Overall, it’s a good episode for Tate.  He gets to display some flashes of anger – especially when he’s questioned about how hard he’s pushing Victor to remember what happened on the fateful flight.  Why does he want to know?  Is it for the sake of the families of the two missing astronauts, or so they can build safeguards for future flights or is it just because Quatermass doesn’t like a mystery?  The single-minded nature of the scientist is a cliche, but it’s one that’s touched upon at various points during the Quatermass serials (though Kneale generally is able to make some good use of this familiar material).

Duncan Lamont was an excellent actor, with a lengthy career in films and television (one notable film appearance is as Sladden in the third Hammer Quatermass adaptation – Quatermass and the Pit in 1967).  In this episode, he’s largely incomprehensible, just mumbling the odd word.  And the shell of the man he now appears to be is reinforced when Quatermass plays him the film of the pre-launch chat.

Here, we see Victor cracking a joke with his two colleagues, Dr Ludwig Reichenheim (Christopher Rhodes) and Charles Greene (Peter Bathurst).  Since we know the disaster that awaits them, it gives their relaxed banter a dark feeling – which is the point.  I didn’t spot Bathurst at first through the murk of the telerecording and he’s certainly unrecognisable from his later television appearances, such as Chinn in the Doctor Who story, The Claws of Axos.

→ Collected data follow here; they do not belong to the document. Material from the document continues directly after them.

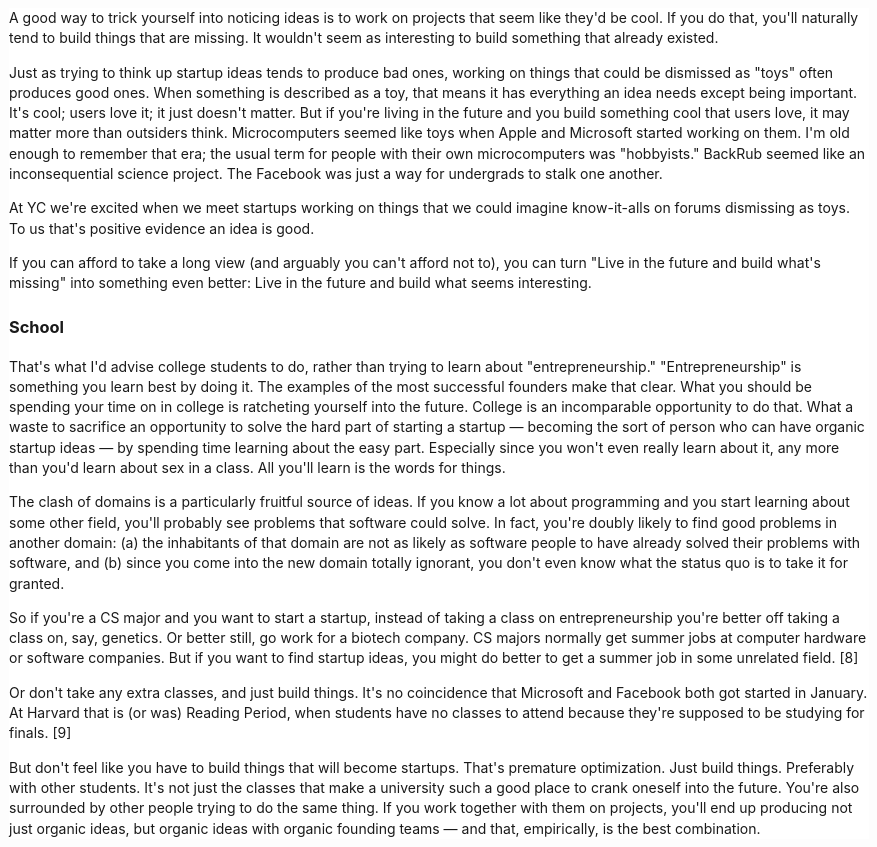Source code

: A good way to trick yourself into noticing ideas is to work on projects that seem like they'd be cool. If you do that, you'll naturally tend to build things that are missing. It wouldn't seem as interesting to build something that already existed.

Just as trying to think up startup ideas tends to produce bad ones, working on things that could be dismissed as "toys" often produces good ones. When something is described as a toy, that means it has everything an idea needs except being important. It's cool; users love it; it just doesn't matter. But if you're living in the future and you build something cool that users love, it may matter more than outsiders think. Microcomputers seemed like toys when Apple and Microsoft started working on them. I'm old enough to remember that era; the usual term for people with their own microcomputers was "hobbyists." BackRub seemed like an inconsequential science project. The Facebook was just a way for undergrads to stalk one another.

At YC we're excited when we meet startups working on things that we could imagine know-it-alls on forums dismissing as toys. To us that's positive evidence an idea is good.

If you can afford to take a long view (and arguably you can't afford not to), you can turn "Live in the future and build what's missing" into something even better:
Live in the future and build what seems interesting.


### School

That's what I'd advise college students to do, rather than trying to learn about "entrepreneurship." "Entrepreneurship" is something you learn best by doing it. The examples of the most successful founders make that clear. What you should be spending your time on in college is ratcheting yourself into the future. College is an incomparable opportunity to do that. What a waste to sacrifice an opportunity to solve the hard part of starting a startup — becoming the sort of person who can have organic startup ideas — by spending time learning about the easy part. Especially since you won't even really learn about it, any more than you'd learn about sex in a class. All you'll learn is the words for things.

The clash of domains is a particularly fruitful source of ideas. If you know a lot about programming and you start learning about some other field, you'll probably see problems that software could solve. In fact, you're doubly likely to find good problems in another domain: (a) the inhabitants of that domain are not as likely as software people to have already solved their problems with software, and (b) since you come into the new domain totally ignorant, you don't even know what the status quo is to take it for granted.

So if you're a CS major and you want to start a startup, instead of taking a class on entrepreneurship you're better off taking a class on, say, genetics. Or better still, go work for a biotech company. CS majors normally get summer jobs at computer hardware or software companies. But if you want to find startup ideas, you might do better to get a summer job in some unrelated field. [8]

Or don't take any extra classes, and just build things. It's no coincidence that Microsoft and Facebook both got started in January. At Harvard that is (or was) Reading Period, when students have no classes to attend because they're supposed to be studying for finals. [9]

But don't feel like you have to build things that will become startups. That's premature optimization. Just build things. Preferably with other students. It's not just the classes that make a university such a good place to crank oneself into the future. You're also surrounded by other people trying to do the same thing. If you work together with them on projects, you'll end up producing not just organic ideas, but organic ideas with organic founding teams — and that, empirically, is the best combination.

Speaking of Doctor Who, the episode ends with Carroon speaking to Quatermass in perfect German and giving his name as Dr Ludwig Reichenheim.  This apparent assimilation is a mystery that will be revealed in the later episodes and it clearly made an impression on Robert Holmes, who included something very similar in his Doctor Who story The Ark in Space.  The same story also has a crib from QATP, which we’ll probably discuss at a later date.

And sadly, that’s all that exists of this serial.  There’s several different ways to get a feel for the rest of it though.  The scripts for episodes three to six are on the DVD as PDFs and there’s also the Hammer film (pretty good, although Brian Donlevy isn’t most people’s idea of Quatermass) or the 2005 live remake (pretty bad).

Next time, we’ll move on to Quatermass II, where a new actor (John Robinson) takes centre-stage in an ambitious production that plays on the Cold War paranoia of the mid 1950’s and has a familiar theme of alien invasion (or rather, the realisation that the aliens are already here).